Linda Gall, It's Just Lust, detail.

Gall's work is, to my mind, very funny. It's Just Lust could be subtitled, Under the Boardwalk. Three other figures have their backs turned to the passionate couple, surely imagined as a swain and milkmaid from an inland, cottage scene. The shepherdess with her lamb raises one hand to a tearful eye: Has Bo-Peep lost her sheep? Or is she shocked by the scene? Or by the invitation implied in that luscious, red, wet slice of melon offered her? All this in the white surf, the sign of lust's consummation in films of more discreet times. I like the stories inherent on the stage Gall has so purposefully blocked.

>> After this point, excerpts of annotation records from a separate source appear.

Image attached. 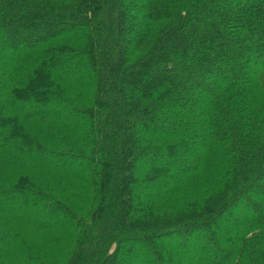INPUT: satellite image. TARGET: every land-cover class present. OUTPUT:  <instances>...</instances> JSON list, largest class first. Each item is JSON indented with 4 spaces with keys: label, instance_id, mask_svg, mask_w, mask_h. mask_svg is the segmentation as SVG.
<instances>
[{
    "label": "trees",
    "instance_id": "1",
    "mask_svg": "<svg viewBox=\"0 0 264 264\" xmlns=\"http://www.w3.org/2000/svg\"><path fill=\"white\" fill-rule=\"evenodd\" d=\"M197 71L208 85L179 86ZM208 228L222 257H184ZM153 249L144 264H264V0H0V264Z\"/></svg>",
    "mask_w": 264,
    "mask_h": 264
},
{
    "label": "rangeland",
    "instance_id": "2",
    "mask_svg": "<svg viewBox=\"0 0 264 264\" xmlns=\"http://www.w3.org/2000/svg\"><path fill=\"white\" fill-rule=\"evenodd\" d=\"M224 1H227V0H224ZM211 20L213 21V18H211ZM212 23V22H211ZM201 26L203 27L204 26V22L202 21V23H201ZM211 27V26H210ZM27 37V36H26ZM227 43H228V41H225V40H223L222 42H221V48H222V45H223V47H225V50H227ZM197 48H198V46H196ZM200 49H201V52L203 53V55L204 56H207V51H202V47H199ZM199 49V50H200ZM204 50V49H203ZM246 57V59L247 58H249V54H245V55H243V57ZM225 61H227V62H225ZM73 62H76L77 63V65L76 64H68V65H70L71 67H73V66H77L79 69H81V62L80 61H77L76 59L73 61ZM228 62L230 63V61H229V59L228 60H223L222 62H220V63H210V64H207L206 66H205V68H209V70L210 71H212V72H216V71H218L219 69H223V68H225V69H229V70H234V63L235 62H232L233 64H228ZM73 65V66H72ZM236 65V64H235ZM238 66V65H237ZM239 67H242V65L241 66H239ZM200 72L201 71H197L196 72V74L191 78V80H189V82L187 83V82H184V84L183 83H180L179 84V86H181V85H185L186 87L188 86V88H190L191 86H198L199 84H209L208 83V81H210V79H209V76L206 74V73H204L203 75L202 74H200ZM145 73V74H144ZM147 71H145V72H143L142 73V77H143V81H146L147 80ZM176 79H177V76H175L174 77V80H171V81H168L167 80V84H168V86L169 87H172V84L176 81ZM192 83V84H191ZM184 101H186L187 103H191V102H193V100H190V98L187 96V97H185L184 98ZM189 104H187V105H189ZM195 104V103H194ZM195 106H197V105H195ZM157 126H161V127H166L167 125H169V124H167L164 120H161V121H159V123H155ZM178 128V127H177ZM177 128L175 127V129L177 130ZM195 141H198V139H197V136H195ZM41 155V156H40ZM39 156L40 157H42V158H45L46 159V161H48V163H50V160H49V158H48V156H46L45 154H40ZM149 160H151L152 162H154V164H156V165H159V164H161V162L162 161H164L163 159H158V158H153V157H150V158H148ZM147 159V160H148ZM177 159V163H178V165H179V167H183L184 165H185V159H183V157H181V158H176ZM184 161V162H183ZM180 163V164H179ZM36 168H40L39 166H37V167H35V170H36ZM39 173H40V171H38ZM16 200V202H11V203H13L15 206H22V207H24V206H26L25 204H23V203H19V199H15ZM28 206L29 207H31V209H32V211L39 217L38 219H40V220H43V221H46V222H54L55 220H53L51 217H50V215H49V213L48 212H46V208H44V207H42V206H37V205H32V204H28ZM230 213H228V216H226V217H224V218H220V219H218L217 220V222H215V225H214V228H218L219 226H221V229L222 230H225V228H226V225H228V223L230 222V218H232L233 217V215H235V210H231L230 209ZM51 215H54L53 214V212H51L50 213ZM59 221H62V220H59ZM66 221V220H65ZM223 223V224H222ZM226 224V225H225ZM209 229V234H210V236L212 235L213 236V239H212V241H211V243H210V246L209 247H204L203 245H197L196 244V240H194V239H191L190 240V243L189 244H183L184 245V248H185V250H184V252L182 253V255L184 256V257H189L190 255H192L193 253H194V249H193V247L192 246H194L195 245V249H197V251L199 252V251H201V252H206L205 254H203V256H202V259L204 260V259H206L207 257H210V255H214L215 257V259H219V258H221L222 257V255H223V253H222V250H221V247L218 245V235H216V233H215V230L213 231L211 228H208ZM205 230V229H204ZM138 244H140V243H138ZM192 245V246H191ZM143 248V247H142ZM216 248H219V250H217V252H213ZM150 258L151 257V259H157L158 258V253L153 249V250H151V253L150 254H148V255H145L144 256V254H143V256H142V258L141 259H135V260H133V261H128V263H132V264H144V258ZM177 260L178 259H176L175 258V261L173 262V264H178L177 263ZM11 262V261H10ZM165 264H171V263H169V262H165ZM181 264H183V263H181Z\"/></svg>",
    "mask_w": 264,
    "mask_h": 264
}]
</instances>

Four Ways of Looking is, as I said at the top, a show of excellent painters whose works are enhanced by their interrelationships in this show. The only thing not to like, I thought at the outset, was the title. "Egads! What a dull title, lacking any predictive force," was my initial impression.

I can't say that I've come up with anything better, though. As the reader can see, here are four  distinct ways of looking, but four deeply related points of view. The eye says they are different, but a little study corrects the vision better than glasses ever can.